**WHAT THE EXERCISE ASKS:** Reproduce only the lines from the one containing "X142187500Y-83900000D03*" through the end of the data, exactly as they stand.
**** DATA FOR THIS TASK ****
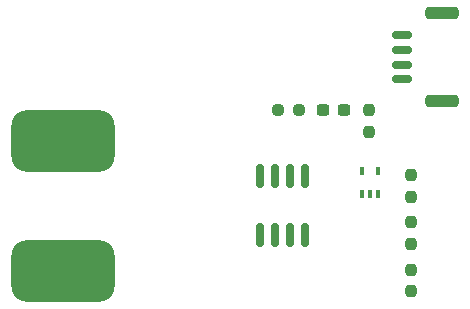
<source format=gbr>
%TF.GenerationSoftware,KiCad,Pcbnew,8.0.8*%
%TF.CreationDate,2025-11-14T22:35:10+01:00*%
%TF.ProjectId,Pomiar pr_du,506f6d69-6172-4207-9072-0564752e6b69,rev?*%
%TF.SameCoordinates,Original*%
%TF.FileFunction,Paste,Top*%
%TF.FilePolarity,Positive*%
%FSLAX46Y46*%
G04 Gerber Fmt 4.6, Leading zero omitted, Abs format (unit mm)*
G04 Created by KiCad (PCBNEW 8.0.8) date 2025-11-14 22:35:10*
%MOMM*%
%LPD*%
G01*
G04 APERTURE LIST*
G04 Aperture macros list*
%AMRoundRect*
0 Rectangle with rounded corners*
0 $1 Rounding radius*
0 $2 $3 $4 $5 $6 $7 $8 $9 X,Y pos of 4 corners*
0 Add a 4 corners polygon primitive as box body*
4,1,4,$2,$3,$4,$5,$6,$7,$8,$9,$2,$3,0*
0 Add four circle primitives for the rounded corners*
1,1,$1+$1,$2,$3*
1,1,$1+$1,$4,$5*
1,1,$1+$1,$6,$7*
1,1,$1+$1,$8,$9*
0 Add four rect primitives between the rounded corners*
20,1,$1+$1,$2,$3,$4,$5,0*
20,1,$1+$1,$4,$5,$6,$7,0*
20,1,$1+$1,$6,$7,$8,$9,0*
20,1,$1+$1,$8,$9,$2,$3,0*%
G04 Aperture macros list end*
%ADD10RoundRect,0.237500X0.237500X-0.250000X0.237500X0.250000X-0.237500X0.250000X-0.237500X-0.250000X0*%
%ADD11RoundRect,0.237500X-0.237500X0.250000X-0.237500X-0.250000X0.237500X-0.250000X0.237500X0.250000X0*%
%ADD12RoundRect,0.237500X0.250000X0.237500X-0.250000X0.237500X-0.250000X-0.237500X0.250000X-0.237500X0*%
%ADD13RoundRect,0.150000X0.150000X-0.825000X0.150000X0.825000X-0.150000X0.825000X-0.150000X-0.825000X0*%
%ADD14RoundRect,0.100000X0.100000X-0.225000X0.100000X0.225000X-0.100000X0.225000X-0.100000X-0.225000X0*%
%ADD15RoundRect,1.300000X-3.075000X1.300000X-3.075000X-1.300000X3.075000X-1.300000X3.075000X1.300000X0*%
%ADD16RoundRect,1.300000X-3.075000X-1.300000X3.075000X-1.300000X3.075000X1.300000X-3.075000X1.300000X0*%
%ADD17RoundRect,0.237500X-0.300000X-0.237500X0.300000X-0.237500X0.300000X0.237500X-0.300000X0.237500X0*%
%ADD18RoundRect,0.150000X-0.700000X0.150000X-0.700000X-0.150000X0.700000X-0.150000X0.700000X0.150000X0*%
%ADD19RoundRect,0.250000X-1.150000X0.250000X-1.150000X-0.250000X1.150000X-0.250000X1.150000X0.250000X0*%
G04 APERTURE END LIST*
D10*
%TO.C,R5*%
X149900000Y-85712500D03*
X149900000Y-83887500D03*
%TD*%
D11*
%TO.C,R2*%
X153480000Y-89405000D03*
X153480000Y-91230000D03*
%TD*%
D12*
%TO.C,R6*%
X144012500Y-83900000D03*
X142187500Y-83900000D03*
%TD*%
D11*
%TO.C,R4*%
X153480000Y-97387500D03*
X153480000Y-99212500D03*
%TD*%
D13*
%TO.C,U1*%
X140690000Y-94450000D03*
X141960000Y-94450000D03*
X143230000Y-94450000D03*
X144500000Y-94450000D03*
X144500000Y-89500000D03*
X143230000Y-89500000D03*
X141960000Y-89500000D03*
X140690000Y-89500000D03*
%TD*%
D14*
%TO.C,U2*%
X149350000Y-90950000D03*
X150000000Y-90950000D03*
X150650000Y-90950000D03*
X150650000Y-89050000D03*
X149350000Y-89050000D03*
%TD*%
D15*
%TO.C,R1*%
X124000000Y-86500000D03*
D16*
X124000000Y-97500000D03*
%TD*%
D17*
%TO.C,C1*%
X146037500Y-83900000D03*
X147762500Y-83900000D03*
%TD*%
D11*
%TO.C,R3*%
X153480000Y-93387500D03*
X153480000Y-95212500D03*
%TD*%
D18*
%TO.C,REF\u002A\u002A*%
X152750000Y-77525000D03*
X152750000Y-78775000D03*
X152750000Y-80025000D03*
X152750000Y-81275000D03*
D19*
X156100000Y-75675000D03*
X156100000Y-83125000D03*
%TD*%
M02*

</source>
****
**RESULT OF THIS TASK:**
X142187500Y-83900000D03*
%TD*%
D11*
%TO.C,R4*%
X153480000Y-97387500D03*
X153480000Y-99212500D03*
%TD*%
D13*
%TO.C,U1*%
X140690000Y-94450000D03*
X141960000Y-94450000D03*
X143230000Y-94450000D03*
X144500000Y-94450000D03*
X144500000Y-89500000D03*
X143230000Y-89500000D03*
X141960000Y-89500000D03*
X140690000Y-89500000D03*
%TD*%
D14*
%TO.C,U2*%
X149350000Y-90950000D03*
X150000000Y-90950000D03*
X150650000Y-90950000D03*
X150650000Y-89050000D03*
X149350000Y-89050000D03*
%TD*%
D15*
%TO.C,R1*%
X124000000Y-86500000D03*
D16*
X124000000Y-97500000D03*
%TD*%
D17*
%TO.C,C1*%
X146037500Y-83900000D03*
X147762500Y-83900000D03*
%TD*%
D11*
%TO.C,R3*%
X153480000Y-93387500D03*
X153480000Y-95212500D03*
%TD*%
D18*
%TO.C,REF\u002A\u002A*%
X152750000Y-77525000D03*
X152750000Y-78775000D03*
X152750000Y-80025000D03*
X152750000Y-81275000D03*
D19*
X156100000Y-75675000D03*
X156100000Y-83125000D03*
%TD*%
M02*

</source>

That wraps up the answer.